The new app, which rolled out yesterday (May 23), will surely please glasses wearers who dread getting their eyes checked. It’s also alarming optometrists, the doctors who specialize in correcting vision, who depend on a stream of patients making office visits. By offering eye exams online, Warby Parker is giving wearers one more reason to skip their brick-and-mortar competitors—some of whom offer vision exams from in-house optometrists—and buy glasses online.
The app helps the user pace off the right distance to conduct the equivalent of the familiar Snellen eye exam (the one with the big E) on a computer screen. A doctor reviews the results, and if there’s no change in eyesight, the user can get an updated prescription. Otherwise, she may be directed to get a more thorough exam from a doctor in person. So far, it’s only available in California, Florida, New York, and Virginia, with more states to come.
With the app, Warby Parker is employing a strategy in some ways similar to that of Uber and Airbnb: using technology to take on a heavily regulated industry with high barriers to entry. Writing prescriptions is the province of medical professionals, who are both burdened and shielded by a slew of licensing requirements that drive up fees. By giving users the tools to conduct their own exam, Warby Parker’s app means far fewer doctors are necessary, which could dramatically reduce cost.

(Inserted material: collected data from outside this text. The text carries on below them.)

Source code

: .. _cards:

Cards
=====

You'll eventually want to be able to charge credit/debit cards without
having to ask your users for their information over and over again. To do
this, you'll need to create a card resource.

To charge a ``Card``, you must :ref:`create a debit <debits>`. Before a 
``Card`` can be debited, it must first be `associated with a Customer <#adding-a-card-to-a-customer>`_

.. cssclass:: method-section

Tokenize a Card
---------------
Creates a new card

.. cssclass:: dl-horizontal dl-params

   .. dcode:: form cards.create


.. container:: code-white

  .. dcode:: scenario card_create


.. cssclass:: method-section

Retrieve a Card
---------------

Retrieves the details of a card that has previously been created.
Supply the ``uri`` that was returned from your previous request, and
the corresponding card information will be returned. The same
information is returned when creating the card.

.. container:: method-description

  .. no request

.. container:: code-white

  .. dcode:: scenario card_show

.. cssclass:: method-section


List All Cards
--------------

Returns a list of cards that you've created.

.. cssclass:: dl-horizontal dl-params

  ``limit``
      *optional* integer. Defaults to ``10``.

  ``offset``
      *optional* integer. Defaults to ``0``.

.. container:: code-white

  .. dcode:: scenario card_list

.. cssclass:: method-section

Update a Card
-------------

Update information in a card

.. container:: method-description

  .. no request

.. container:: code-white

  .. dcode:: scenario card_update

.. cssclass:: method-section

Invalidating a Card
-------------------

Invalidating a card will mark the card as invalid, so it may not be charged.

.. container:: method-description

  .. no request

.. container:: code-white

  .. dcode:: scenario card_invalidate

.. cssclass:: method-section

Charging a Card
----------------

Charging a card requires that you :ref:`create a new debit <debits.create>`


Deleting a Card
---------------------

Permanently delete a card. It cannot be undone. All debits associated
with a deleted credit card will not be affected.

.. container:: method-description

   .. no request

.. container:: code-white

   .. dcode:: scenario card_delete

While Uber and Airbnb’s strategy was to roll out its product, develop a market, and only then worry about the regulators, Warby Parker said in an email that it paved the way for its app by first lobbying state lawmakers. It also won’t offer the app in states where the service is banned by law, such as Georgia, Indiana and South Carolina.

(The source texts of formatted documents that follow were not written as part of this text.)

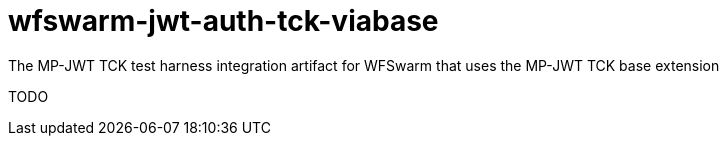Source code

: # wfswarm-jwt-auth-tck-viabase
The MP-JWT TCK test harness integration artifact for WFSwarm that uses the MP-JWT TCK base extension

TODO

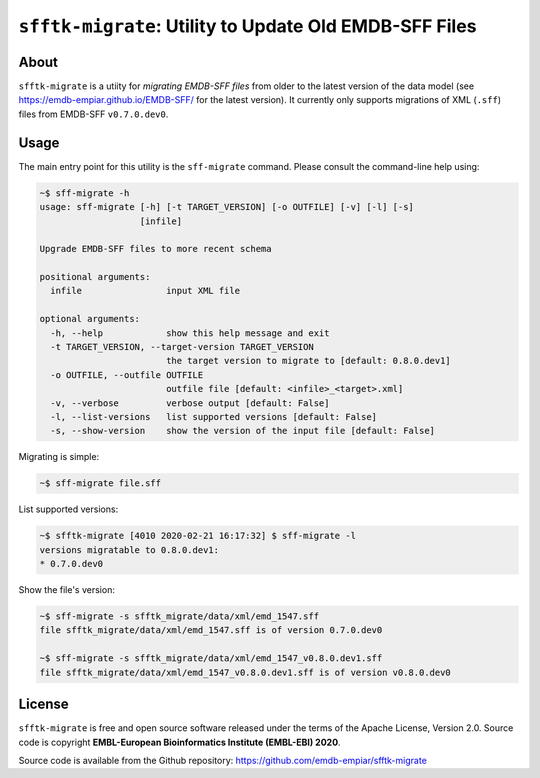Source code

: ========================================================
``sfftk-migrate``: Utility to Update Old EMDB-SFF Files
========================================================

-------------
About
-------------

``sfftk-migrate`` is a utiity for *migrating EMDB-SFF files* from older to the latest version of the data model
(see `https://emdb-empiar.github.io/EMDB-SFF/ <https://emdb-empiar.github.io/EMDB-SFF/>`_ for the latest version).
It currently only supports migrations of XML (``.sff``) files from EMDB-SFF ``v0.7.0.dev0``.

-------------
Usage
-------------

The main entry point for this utility is the ``sff-migrate`` command. Please consult the command-line help using:

.. code-block:: bash

    ~$ sff-migrate -h
    usage: sff-migrate [-h] [-t TARGET_VERSION] [-o OUTFILE] [-v] [-l] [-s]
                       [infile]

    Upgrade EMDB-SFF files to more recent schema

    positional arguments:
      infile                input XML file

    optional arguments:
      -h, --help            show this help message and exit
      -t TARGET_VERSION, --target-version TARGET_VERSION
                            the target version to migrate to [default: 0.8.0.dev1]
      -o OUTFILE, --outfile OUTFILE
                            outfile file [default: <infile>_<target>.xml]
      -v, --verbose         verbose output [default: False]
      -l, --list-versions   list supported versions [default: False]
      -s, --show-version    show the version of the input file [default: False]


Migrating is simple:

.. code-block:: bash

    ~$ sff-migrate file.sff

List supported versions:

.. code-block:: bash

    ~$ sfftk-migrate [4010 2020-02-21 16:17:32] $ sff-migrate -l
    versions migratable to 0.8.0.dev1:
    * 0.7.0.dev0

Show the file's version:

.. code-block:: bash

    ~$ sff-migrate -s sfftk_migrate/data/xml/emd_1547.sff
    file sfftk_migrate/data/xml/emd_1547.sff is of version 0.7.0.dev0

    ~$ sff-migrate -s sfftk_migrate/data/xml/emd_1547_v0.8.0.dev1.sff
    file sfftk_migrate/data/xml/emd_1547_v0.8.0.dev1.sff is of version v0.8.0.dev0

-------------
License
-------------

``sfftk-migrate`` is free and open source software released under the terms of the Apache License,
Version 2.0. Source code is copyright **EMBL-European Bioinformatics Institute (EMBL-EBI) 2020**.

Source code is available from the Github repository:
`https://github.com/emdb-empiar/sfftk-migrate <https://github.com/emdb-empiar/sfftk-migrate>`_

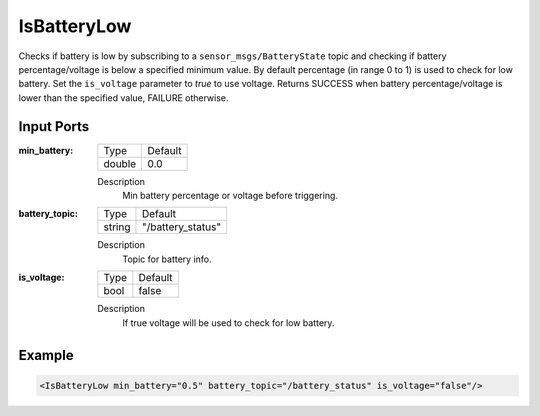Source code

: .. _bt_is_battery_low_condition:

IsBatteryLow
============

Checks if battery is low by subscribing to a ``sensor_msgs/BatteryState`` topic and checking if battery percentage/voltage is below a specified minimum value.
By default percentage (in range 0 to 1) is used to check for low battery. Set the ``is_voltage`` parameter to `true` to use voltage.
Returns SUCCESS when battery percentage/voltage is lower than the specified value, FAILURE otherwise.

Input Ports
-----------

:min_battery:
    ====== =======
    Type   Default
    ------ -------
    double 0.0
    ====== =======

    Description
        Min battery percentage or voltage before triggering.

:battery_topic:
    =============== ===================
    Type            Default
    --------------- -------------------
    string          "/battery_status"
    =============== ===================

    Description
        Topic for battery info.

:is_voltage:
    ====== =======
    Type   Default
    ------ -------
    bool   false
    ====== =======

    Description
        If true voltage will be used to check for low battery.

Example
-------

.. code-block:: xml

    <IsBatteryLow min_battery="0.5" battery_topic="/battery_status" is_voltage="false"/>
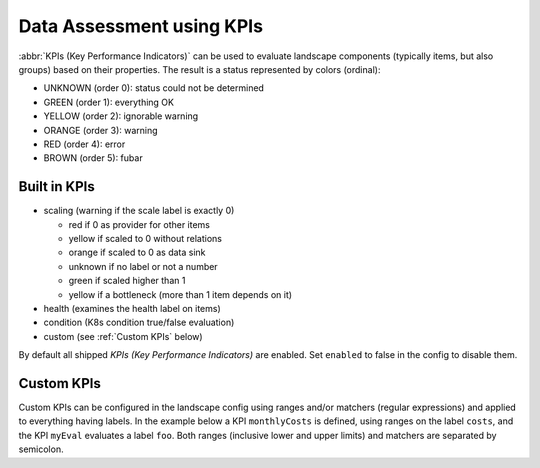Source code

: Data Assessment using KPIs
==========================

:abbr:`KPIs (Key Performance Indicators)` can be used to evaluate landscape components (typically items, but also groups) based on
their properties. The result is a status represented by colors (ordinal):

* UNKNOWN (order 0): status could not be determined
* GREEN (order 1): everything OK
* YELLOW (order 2): ignorable warning
* ORANGE (order 3): warning
* RED (order 4): error
* BROWN (order 5): fubar


Built in KPIs
-------------

* scaling (warning if the scale label is exactly 0)

  * red if 0 as provider for other items

  * yellow if scaled to 0 without relations

  * orange if scaled to 0 as data sink

  * unknown if no label or not a number

  * green if scaled higher than 1

  * yellow if a bottleneck (more than 1 item depends on it)

* health (examines the health label on items)
* condition (K8s condition true/false evaluation)
* custom (see :ref:`Custom KPIs` below)

By default all shipped `KPIs (Key Performance Indicators)` are enabled. Set ``enabled`` to false in the config to disable them.

Custom KPIs
-----------

Custom KPIs can be configured in the landscape config using ranges and/or matchers (regular expressions) and applied to everything having labels.
In the example below a KPI ``monthlyCosts`` is defined, using ranges on the label ``costs``, and the KPI ``myEval`` evaluates a
label ``foo``. Both ranges (inclusive lower and upper limits) and matchers are separated by semicolon.

.. code-block:: yaml
   :linenos:

    identifier: kpi_example
    name: Using KPIs for data assessment

    config:
      kpis:
        monthlyCosts:
          description: Evaluates the monthly maintenance costs
          label: costs
          ranges:
            GREEN: 0;99.999999
            YELLOW: 100;199.999999
            RED: 200;499.999999
            BROWN: 500;1000000
        myEval:
          description: evaluate the label "foo"
          label: foo
          matches:
            GREEN: "OK;good;nice"
            RED: "BAD;err.*"
        health:
          description: can be overridden
        scaling:
          enabled: false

Optometrists recognize that technology advances and that online eye exams will only get better and more popular, said Jan Dorman, executive director of the New York optometrist’s industry group. But if Warby Parker is writing prescriptions, it will need to follow the same rules as doctors, such as the federal laws governing patient records and privacy, he said. “We’re not trying to turn back the clock, we’re going to try and level the playing field.” (Warby Parker says it “has worked with legal experts in a number of different fields to ensure that we’re complying with various state and federal laws.”)

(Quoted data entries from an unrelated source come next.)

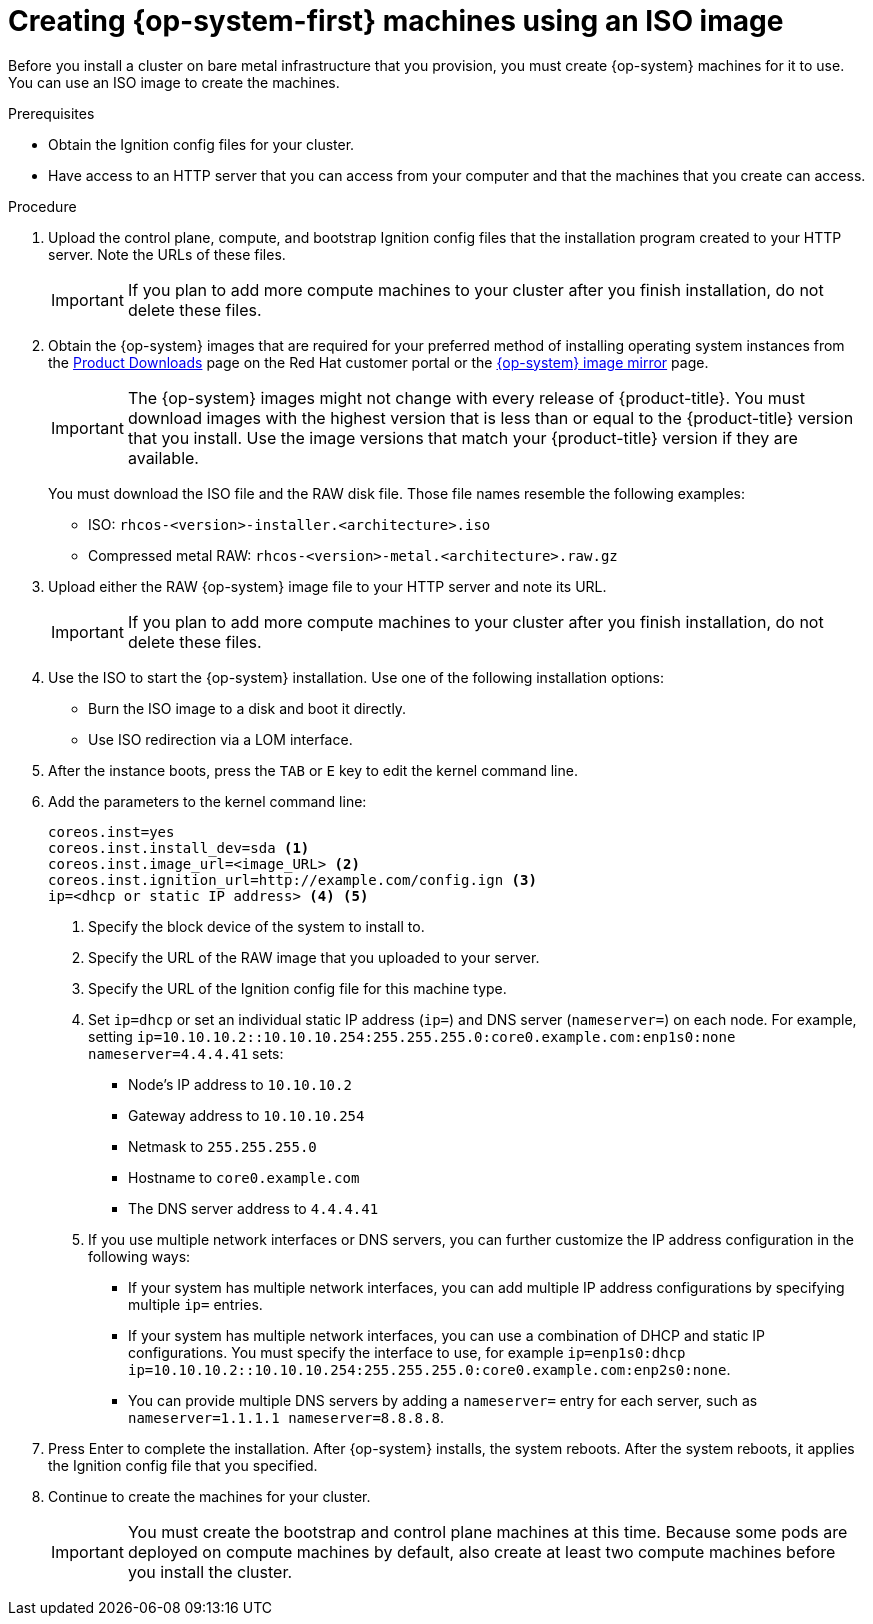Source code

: // Module included in the following assemblies:
//
// * installing/installing_bare_metal/installing-bare-metal.adoc
// * installing/installing_bare_metal/installing-restricted-networks-bare-metal.adoc
// * installing/installing_ibm_z/installing-ibm-z.adoc
ifeval::["{context}" == "installing-ibm-power"]
:ibm-power:
endif::[]
ifeval::["{context}" == "installing-restricted-networks-ibm-power"]
:ibm-power:
endif::[]

[id="installation-user-infra-machines-iso_{context}"]
= Creating {op-system-first} machines using an ISO image

Before you install a cluster on
ifndef::ibm-power[bare metal]
ifdef::ibm-power[IBM Power]
infrastructure that you provision, you must create
{op-system} machines for it to use. You can use an ISO image to create the
machines.

.Prerequisites

* Obtain the Ignition config files for your cluster.
* Have access to an HTTP server that you can access from your computer and that
the machines that you create can access.

.Procedure

. Upload the control plane, compute, and bootstrap Ignition config files that the
installation program created to your HTTP server. Note the URLs of these files.
+
[IMPORTANT]
====
If you plan to add more compute machines to your cluster after you finish
installation, do not delete these files.
====

. Obtain the {op-system} images that are required for your preferred method
of installing operating system instances from the
link:https://access.redhat.com/downloads/content/290[Product Downloads] page on the Red
Hat customer portal or the
ifndef::ibm-power[]
link:https://mirror.openshift.com/pub/openshift-v4/dependencies/rhcos/[{op-system} image mirror]
endif::ibm-power[]
ifdef::ibm-power[]
link:https://mirror.openshift.com/pub/openshift-v4/ppc64le/dependencies/rhcos/[{op-system} image mirror]
endif::ibm-power[]
page.
+
[IMPORTANT]
====
The {op-system} images might not change with every release of {product-title}.
You must download images with the highest version that is less than or equal
to the {product-title} version that you install. Use the image versions
that match your {product-title} version if they are available.
====
+
You must download the ISO file and the RAW disk file.
Those file names resemble the following examples:

** ISO: `rhcos-<version>-installer.<architecture>.iso`
** Compressed metal RAW: `rhcos-<version>-metal.<architecture>.raw.gz`

. Upload either the RAW {op-system} image file to your HTTP server and
note its URL.
+
[IMPORTANT]
====
If you plan to add more compute machines to your cluster after you finish
installation, do not delete these files.
====

. Use the ISO to start the {op-system} installation. Use one of the following
installation options:
** Burn the ISO image to a disk and boot it directly.
** Use ISO redirection via a LOM interface.

. After the instance boots, press the `TAB` or `E` key to edit the kernel command line.
. Add the parameters to the kernel command line:
+
----
coreos.inst=yes
coreos.inst.install_dev=sda <1>
coreos.inst.image_url=<image_URL> <2>
coreos.inst.ignition_url=http://example.com/config.ign <3>
ip=<dhcp or static IP address> <4> <5>
----
<1> Specify the block device of the system to install to.
<2> Specify the URL of the RAW image that you uploaded to your server.
<3> Specify the URL of the Ignition config file for this machine type.
<4> Set `ip=dhcp` or set an individual static IP address (`ip=`) and DNS server (`nameserver=`) on each node.
For example, setting
`ip=10.10.10.2::10.10.10.254:255.255.255.0:core0.example.com:enp1s0:none nameserver=4.4.4.41` sets:
* Node's IP address to `10.10.10.2`
* Gateway address to `10.10.10.254`
* Netmask to `255.255.255.0`
* Hostname to `core0.example.com`
* The DNS server address to `4.4.4.41`
<5>  If you use multiple network interfaces or DNS servers, you can further customize the IP address configuration in the following ways:
* If your system has multiple network interfaces, you can add multiple IP address configurations by specifying multiple `ip=` entries.
* If your system has multiple network interfaces, you can use a combination of DHCP and static IP configurations. You must specify the interface to use, for example `ip=enp1s0:dhcp ip=10.10.10.2::10.10.10.254:255.255.255.0:core0.example.com:enp2s0:none`.
* You can provide multiple DNS servers by adding a `nameserver=` entry for each server, such as `nameserver=1.1.1.1 nameserver=8.8.8.8`.

. Press Enter to complete the installation. After {op-system} installs, the system
reboots. After the system reboots, it applies the Ignition config file that you
specified.

. Continue to create the machines for your cluster.
+
[IMPORTANT]
====
You must create the bootstrap and control plane machines at this time. Because
some pods are deployed on compute machines by default, also create at least two
compute machines before you install the cluster.
====

ifeval::["{context}" == "installing-ibm-power"]
:!ibm-power:
endif::[]
ifeval::["{context}" == "installing-restricted-networks-ibm-power"]
:!ibm-power:
endif::[]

There are also concerns that by relying on the app, patients will forgo more through eye exams that can reveal more serious problems like glaucoma, Dorman said.
Even if lobbying from optometrists does saddle Warby Parker with more regulations, it likely won’t dim its enthusiasm for the product. The service is free for now, but it’s a lucrative market. More than 114 million Americans spent $6 billion getting their eyes checked last year, according to the Vision Council, an industry group. That’s a big incentive for Warby Parker to stick it out.